Erin Andrews Was Secretly Battling Cervical Cancer On DWTS
There’s never a good time to get cancer.
There’s shit to do, bills to pay, people to see, and for Sports reporter Erin Andrews– there’s a shitload of traveling and reporting to be done.
Erin just revealed to MMBQ that she received a call from her doctor telling her that she had cervical cancer last year and needed surgery ASAP. But Erin didn’t let cervical cancer keep her from her passion and job.
She covered the game that week, then flew back to LA and had surgery in early October. She even told her doctor that she didn’t plan on watching any games at home this season before the surgery.
Most of us will take a day off from work for a hangover, but Erin was on a red-eye flight just two days after the surgery to cover a Green Bay Packers game.
“Should I have been standing for a full game five days after surgery? Let’s just say the doctor didn’t recommend that,” said Erin. “But… sports were my escape. I needed to be with my crew.”
The good news is that Erin’s forcibly quick recovery from the surgery didn’t hurt her health. In fact, after a follow up procedure one month after her first surgery, her doctor called to let her know that she was cancer-free.
Not only is Erin a lead NFL Sideline reporter for FOX, she also was hosting “Dancing With The Stars” last season, and during the time when she received the call from her doctor.
Cancer is scary af, and women like Erin serve as a reminder that something like this could happen to anyone.

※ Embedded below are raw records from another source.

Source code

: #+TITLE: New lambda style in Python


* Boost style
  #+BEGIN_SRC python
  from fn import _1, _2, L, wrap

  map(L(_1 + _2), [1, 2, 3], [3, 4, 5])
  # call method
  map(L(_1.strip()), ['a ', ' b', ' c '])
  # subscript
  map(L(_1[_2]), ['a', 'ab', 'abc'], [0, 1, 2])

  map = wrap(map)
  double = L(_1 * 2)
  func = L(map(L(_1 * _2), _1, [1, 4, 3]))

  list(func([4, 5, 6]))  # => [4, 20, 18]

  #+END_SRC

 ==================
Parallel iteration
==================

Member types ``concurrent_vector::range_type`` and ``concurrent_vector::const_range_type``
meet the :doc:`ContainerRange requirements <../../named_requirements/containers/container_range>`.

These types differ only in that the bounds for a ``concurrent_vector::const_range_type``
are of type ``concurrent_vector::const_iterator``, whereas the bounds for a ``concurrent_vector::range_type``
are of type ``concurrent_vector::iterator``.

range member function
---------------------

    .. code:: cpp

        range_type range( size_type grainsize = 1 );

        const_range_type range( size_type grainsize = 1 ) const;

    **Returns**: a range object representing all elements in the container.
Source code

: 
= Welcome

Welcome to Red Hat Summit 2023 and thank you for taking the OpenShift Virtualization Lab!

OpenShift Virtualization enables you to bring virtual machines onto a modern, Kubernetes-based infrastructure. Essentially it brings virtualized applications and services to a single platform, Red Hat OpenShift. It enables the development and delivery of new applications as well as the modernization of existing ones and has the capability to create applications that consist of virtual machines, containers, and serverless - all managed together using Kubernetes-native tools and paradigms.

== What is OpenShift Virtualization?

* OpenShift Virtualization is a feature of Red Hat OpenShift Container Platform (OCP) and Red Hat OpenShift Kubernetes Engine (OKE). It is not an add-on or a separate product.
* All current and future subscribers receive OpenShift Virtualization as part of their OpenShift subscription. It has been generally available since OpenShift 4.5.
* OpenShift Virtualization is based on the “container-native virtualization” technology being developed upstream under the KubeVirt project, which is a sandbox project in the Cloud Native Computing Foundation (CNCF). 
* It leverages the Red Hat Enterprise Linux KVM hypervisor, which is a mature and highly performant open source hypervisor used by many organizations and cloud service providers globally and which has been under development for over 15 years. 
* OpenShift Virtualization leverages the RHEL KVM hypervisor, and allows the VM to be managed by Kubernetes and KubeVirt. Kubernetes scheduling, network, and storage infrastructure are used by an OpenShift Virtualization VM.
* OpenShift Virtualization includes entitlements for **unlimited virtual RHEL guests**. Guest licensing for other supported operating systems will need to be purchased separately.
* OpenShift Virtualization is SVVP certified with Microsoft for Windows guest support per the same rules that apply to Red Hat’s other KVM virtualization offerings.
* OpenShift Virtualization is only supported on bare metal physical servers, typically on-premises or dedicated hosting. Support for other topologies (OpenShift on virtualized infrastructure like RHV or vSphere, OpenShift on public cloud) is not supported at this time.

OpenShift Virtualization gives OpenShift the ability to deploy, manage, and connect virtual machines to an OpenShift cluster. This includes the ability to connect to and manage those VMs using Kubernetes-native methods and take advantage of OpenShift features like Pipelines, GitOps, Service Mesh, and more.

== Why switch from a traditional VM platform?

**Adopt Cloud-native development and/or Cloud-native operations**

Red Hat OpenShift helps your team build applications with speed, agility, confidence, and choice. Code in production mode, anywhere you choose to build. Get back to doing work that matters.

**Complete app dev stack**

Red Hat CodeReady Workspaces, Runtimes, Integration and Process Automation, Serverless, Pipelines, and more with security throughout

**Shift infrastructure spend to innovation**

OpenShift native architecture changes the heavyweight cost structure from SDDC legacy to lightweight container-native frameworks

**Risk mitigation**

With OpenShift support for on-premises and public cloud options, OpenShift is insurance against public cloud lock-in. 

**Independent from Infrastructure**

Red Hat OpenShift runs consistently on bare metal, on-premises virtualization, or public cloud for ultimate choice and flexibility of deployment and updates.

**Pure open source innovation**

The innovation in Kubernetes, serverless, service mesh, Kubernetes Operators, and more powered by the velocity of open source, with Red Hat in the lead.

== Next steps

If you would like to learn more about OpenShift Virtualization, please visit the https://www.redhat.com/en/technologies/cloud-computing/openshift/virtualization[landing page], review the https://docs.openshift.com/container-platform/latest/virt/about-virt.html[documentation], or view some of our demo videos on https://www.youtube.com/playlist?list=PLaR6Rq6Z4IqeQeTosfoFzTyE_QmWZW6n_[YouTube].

Cervical cancer is frequently caused by HPV, although Erin doesn’t mention HPV in her interview. In fact, HPV is found in almost 99% of cervical cancers, according to National Cervical Cancer Coalition. Luckily, cervical cancer is one of the most preventable types of cancer, but this is because of how easily it is detected from a pap smear, which you should be getting at least once every three years.
But even though cervical cancer is easily detected, that’s not the case if women aren’t getting the proper check-ups. New research has shown that the death rate from cervical cancer in the US is higher than expected, and there is a huge racial disparity.
It was found in the new research that the mortality rate for black women was 10.1 per 100,000. For white women, it was 4.7 per 100,000. Many doctors attribute this gap to inaccessibility to screening, according to The New York Times.
“I have even more concerns going forward, with the [possible] repeal of the Affordable Care Act, which covers screening, and the closing of family planning clinics, which do much of that screening,” said Dr. Kathleen M. Schmeler, an associate professor of gynecologic oncology at the University of Texas M. D. Anderson Cancer Center to The New York Times.
Additionally, HPV can be sexually transmitted, and is often transmitted through men who have no signs of HPV. Just remember, safe sex is great sex. Just because Erin made her battle with cervical cancer look easy, doesn’t mean that there’s ever a reason to be careless with protecting your body. Always make sure to get checked up, and if you’re worried about your healthcare access in the coming years, see your doctors now while you’re covered.